**To-do item**
Your answer must be every line of the data below that holds the string "rounded", copied exactly.

**Records for this task**
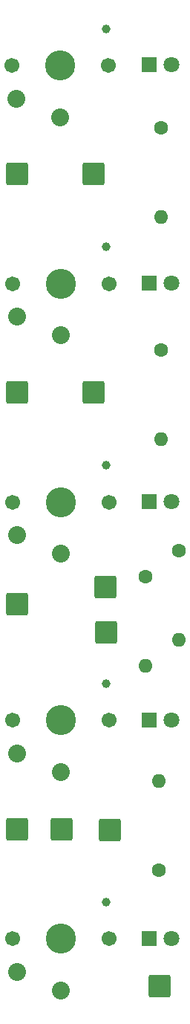
<source format=gbs>
%TF.GenerationSoftware,KiCad,Pcbnew,7.0.5*%
%TF.CreationDate,2023-11-24T16:41:21-05:00*%
%TF.ProjectId,Guitar_Hero_PCBs,47756974-6172-45f4-9865-726f5f504342,rev?*%
%TF.SameCoordinates,Original*%
%TF.FileFunction,Soldermask,Bot*%
%TF.FilePolarity,Negative*%
%FSLAX46Y46*%
G04 Gerber Fmt 4.6, Leading zero omitted, Abs format (unit mm)*
G04 Created by KiCad (PCBNEW 7.0.5) date 2023-11-24 16:41:21*
%MOMM*%
%LPD*%
G01*
G04 APERTURE LIST*
G04 Aperture macros list*
%AMRoundRect*
0 Rectangle with rounded corners*
0 $1 Rounding radius*
0 $2 $3 $4 $5 $6 $7 $8 $9 X,Y pos of 4 corners*
0 Add a 4 corners polygon primitive as box body*
4,1,4,$2,$3,$4,$5,$6,$7,$8,$9,$2,$3,0*
0 Add four circle primitives for the rounded corners*
1,1,$1+$1,$2,$3*
1,1,$1+$1,$4,$5*
1,1,$1+$1,$6,$7*
1,1,$1+$1,$8,$9*
0 Add four rect primitives between the rounded corners*
20,1,$1+$1,$2,$3,$4,$5,0*
20,1,$1+$1,$4,$5,$6,$7,0*
20,1,$1+$1,$6,$7,$8,$9,0*
20,1,$1+$1,$8,$9,$2,$3,0*%
G04 Aperture macros list end*
%ADD10RoundRect,0.249999X-1.025001X-1.025001X1.025001X-1.025001X1.025001X1.025001X-1.025001X1.025001X0*%
%ADD11C,1.600000*%
%ADD12O,1.600000X1.600000*%
%ADD13C,1.701800*%
%ADD14C,3.429000*%
%ADD15C,0.990600*%
%ADD16C,2.032000*%
%ADD17R,1.800000X1.800000*%
%ADD18C,1.800000*%
G04 APERTURE END LIST*
D10*
%TO.C,J1*%
X116255800Y-55499000D03*
%TD*%
D11*
%TO.C,R5*%
X123723400Y-134823200D03*
D12*
X123723400Y-124663200D03*
%TD*%
D10*
%TO.C,J9*%
X112572800Y-130200527D03*
%TD*%
D11*
%TO.C,R2*%
X123968764Y-75514200D03*
D12*
X123968764Y-85674200D03*
%TD*%
D13*
%TO.C,SW4*%
X106984800Y-117754527D03*
D14*
X112484800Y-117754527D03*
D15*
X117704800Y-113554527D03*
D13*
X117984800Y-117754527D03*
D16*
X112484800Y-123654527D03*
X107484800Y-121554527D03*
%TD*%
D10*
%TO.C,J2*%
X116281200Y-80416400D03*
%TD*%
%TO.C,J10*%
X107492800Y-104546527D03*
%TD*%
D13*
%TO.C,SW3*%
X106984800Y-92871527D03*
D14*
X112484800Y-92871527D03*
D15*
X117704800Y-88671527D03*
D13*
X117984800Y-92871527D03*
D16*
X112484800Y-98771527D03*
X107484800Y-96671527D03*
%TD*%
D10*
%TO.C,J8*%
X107492800Y-130200527D03*
%TD*%
%TO.C,J11*%
X107492800Y-80416527D03*
%TD*%
D17*
%TO.C,D2*%
X122597164Y-67945000D03*
D18*
X125137164Y-67945000D03*
%TD*%
D13*
%TO.C,SW2*%
X106984800Y-67979527D03*
D14*
X112484800Y-67979527D03*
D15*
X117704800Y-63779527D03*
D13*
X117984800Y-67979527D03*
D16*
X112484800Y-73879527D03*
X107484800Y-71779527D03*
%TD*%
D11*
%TO.C,R4*%
X122174000Y-101396800D03*
D12*
X122174000Y-111556800D03*
%TD*%
D17*
%TO.C,D4*%
X122597164Y-117729000D03*
D18*
X125137164Y-117729000D03*
%TD*%
D10*
%TO.C,J12*%
X107492800Y-55524527D03*
%TD*%
D13*
%TO.C,SW1*%
X106945800Y-43147527D03*
D14*
X112445800Y-43147527D03*
D15*
X117665800Y-38947527D03*
D13*
X117945800Y-43147527D03*
D16*
X112445800Y-49047527D03*
X107445800Y-46947527D03*
%TD*%
D10*
%TO.C,J5*%
X118135400Y-130276600D03*
%TD*%
%TO.C,J3*%
X117627400Y-102565200D03*
%TD*%
D13*
%TO.C,SW5*%
X106984800Y-142646527D03*
D14*
X112484800Y-142646527D03*
D15*
X117704800Y-138446527D03*
D13*
X117984800Y-142646527D03*
D16*
X112484800Y-148546527D03*
X107484800Y-146446527D03*
%TD*%
D17*
%TO.C,D3*%
X122592164Y-92837000D03*
D18*
X125132164Y-92837000D03*
%TD*%
D11*
%TO.C,R3*%
X125958600Y-98374200D03*
D12*
X125958600Y-108534200D03*
%TD*%
D17*
%TO.C,D1*%
X122597164Y-43053000D03*
D18*
X125137164Y-43053000D03*
%TD*%
D10*
%TO.C,J7*%
X123774200Y-148056600D03*
%TD*%
%TO.C,J4*%
X117678200Y-107721400D03*
%TD*%
D17*
%TO.C,D5*%
X122592164Y-142621000D03*
D18*
X125132164Y-142621000D03*
%TD*%
D11*
%TO.C,R1*%
X123968764Y-50266600D03*
D12*
X123968764Y-60426600D03*
%TD*%
M02*

</source>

**Written solution**
0 Rectangle with rounded corners*
0 Add four circle primitives for the rounded corners*
0 Add four rect primitives between the rounded corners*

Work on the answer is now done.